- Interactive map of Krông Bông district
- Country: Vietnam
- Region: Central Highlands
- Province: Đắk Lắk
- Capital: Krông Kmar

Area
- • Land: 480 sq mi (1,250 km^{2})

Population (2018)
- • Total: 94,560
- Time zone: UTC+7 (Indochina Time)

= Krông Bông district =

Krông Bông is a former rural district of Đắk Lắk province, Central Highlands (Vietnam).

==History==
Its name originates from Krông-bông, which is one of the two branches of Krông-ană. It means "the windy river" in Rhade language.

==Geography==
===Administration===
The capital of Krông Bông rural district is Krông Kmar township ("the stormy river").
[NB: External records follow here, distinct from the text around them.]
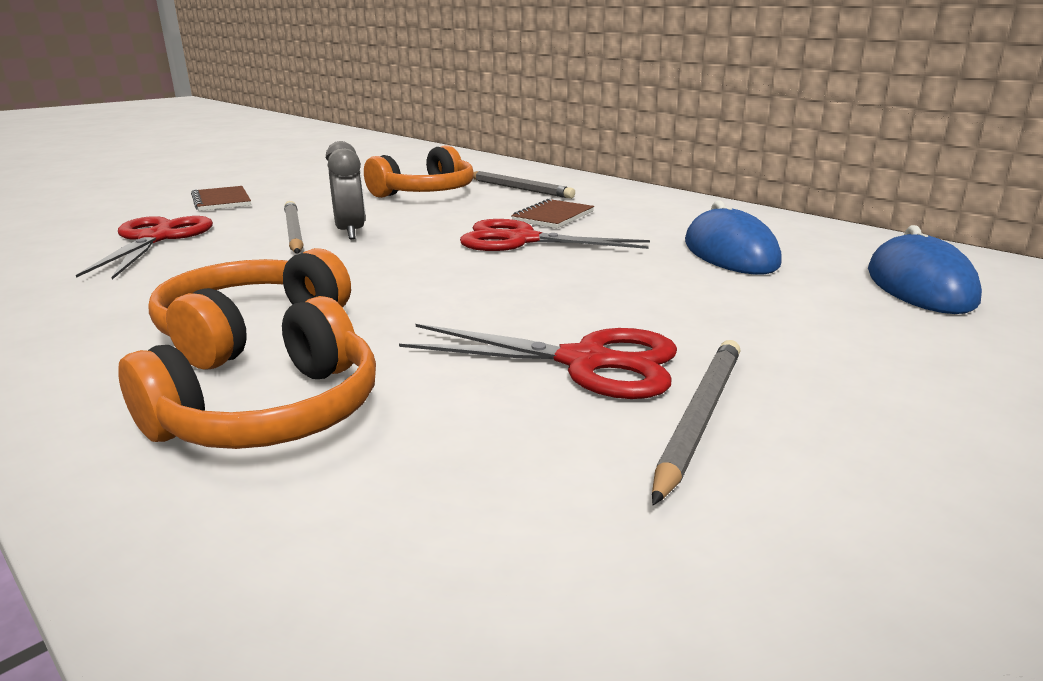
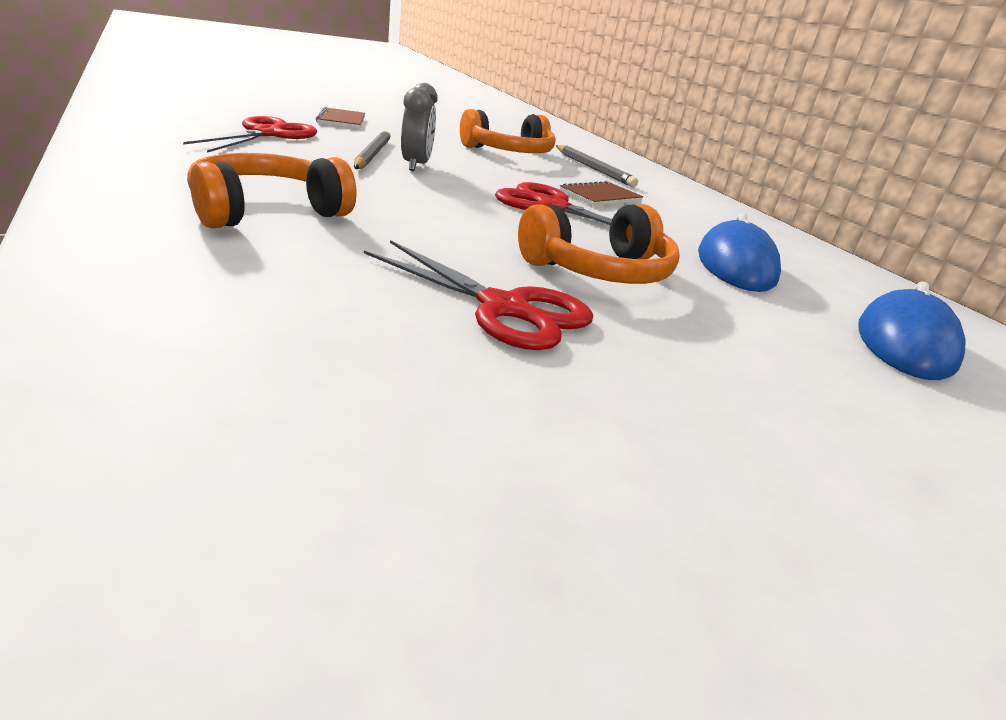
camera: 15 degrees right, 5 degrees up
(272, 414) = (223, 270): orange headphones -> orange headphones (599, 271)
(699, 418) = (556, 378): grey pencil -> none

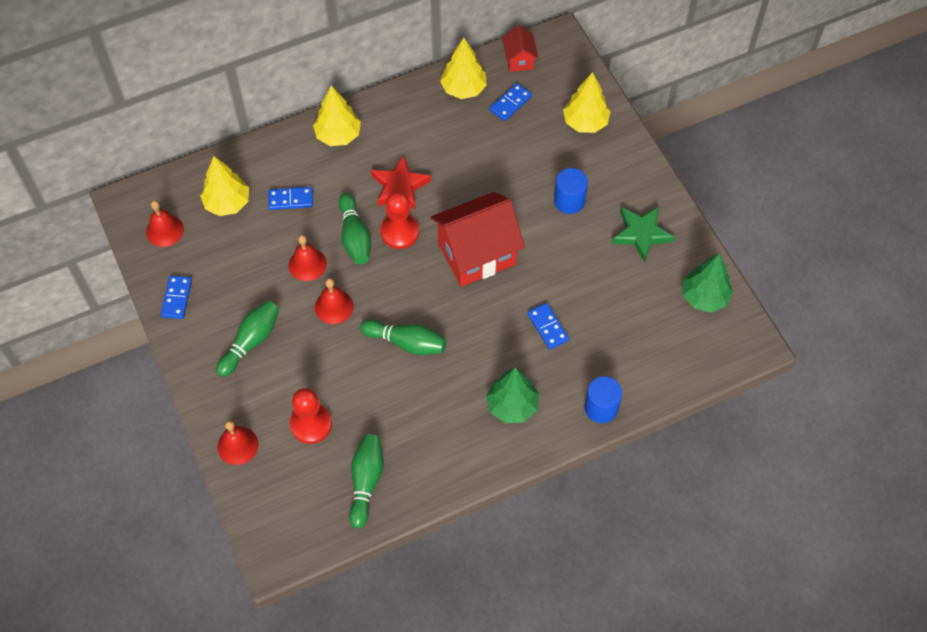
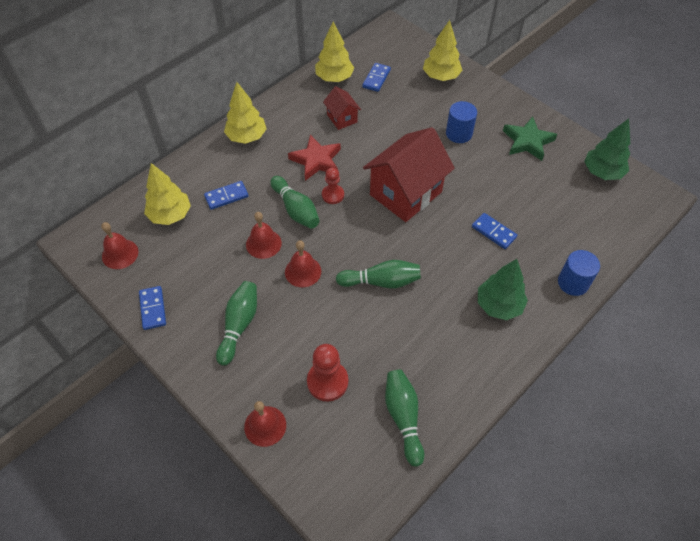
camera: 20 degrees left, 5 degrees down
(400, 232) = (333, 195): red pawn -> red pawn, size x0.65
(519, 60) = (368, 48): red house -> red house (342, 118)

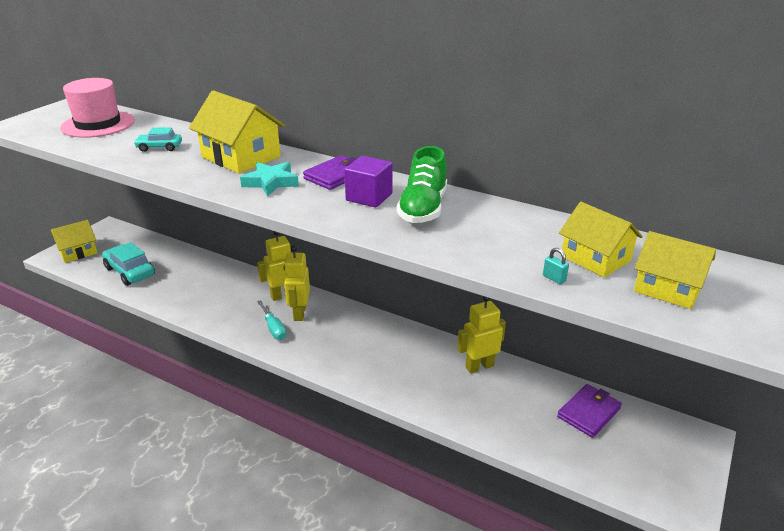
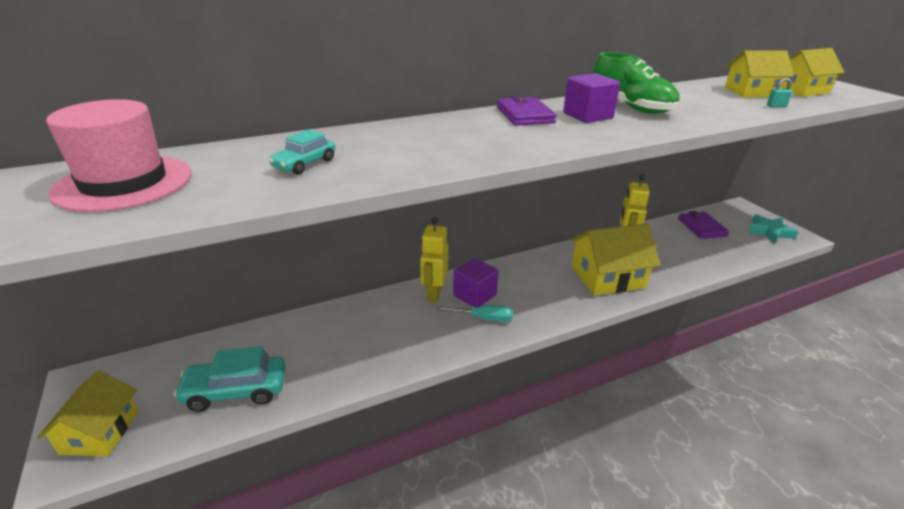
camera: 55 degrees left, 0 degrees up
(241, 157) = (414, 135): yellow house -> yellow house (608, 277)
(271, 182) = (504, 138): turquoise star -> turquoise star (769, 232)
(299, 313) = (475, 295): yellow robot -> purple cube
Besides, there are 13 communes : Hòa Sơn, Hòa Lễ, Hòa Phong, Hòa Thành, Hòa Tân, Cư Kty, Yàng Réh, Eă Trul, Yàng Mao, Yàng Kang, Cư Drăm, Cư Pui and Khuê Ngọc Điền.
===Landscapes===
A high percentage of the area is covered by tropical forest, therefore, Krông Bông's climate is relatively cool and pleasant. The average temperature is about 25 degrees Celsius.

In addition, Krông Bông has one of the largest national parks of Vietnam, Cư-yàng-sin National Park, which is named after the highest mountain in Đắk Lắk province.

Krông Kmar, the main town of Krông Bông, is a small town in a valley surrounded by the Chư Yang Sin mountain system.

==Economy==

Unlike many other districts of Đắk Lắk, coffee is not the main crop due to Krông Bông's environmental conditions, such as the lack of red basaltic soil. Cashew, cassava and pepper are the most important agricultural products.

A large power plant has been built at Krông Kmar Waterfall—one of the most beautiful waterfalls in Đắk Lắk—to supply electricity for the entire surrounding area.

As of 2003, the district had a population of 82,530. The district covers an area of 1,250 km^{2}. The district capital lies at Krông Kmar.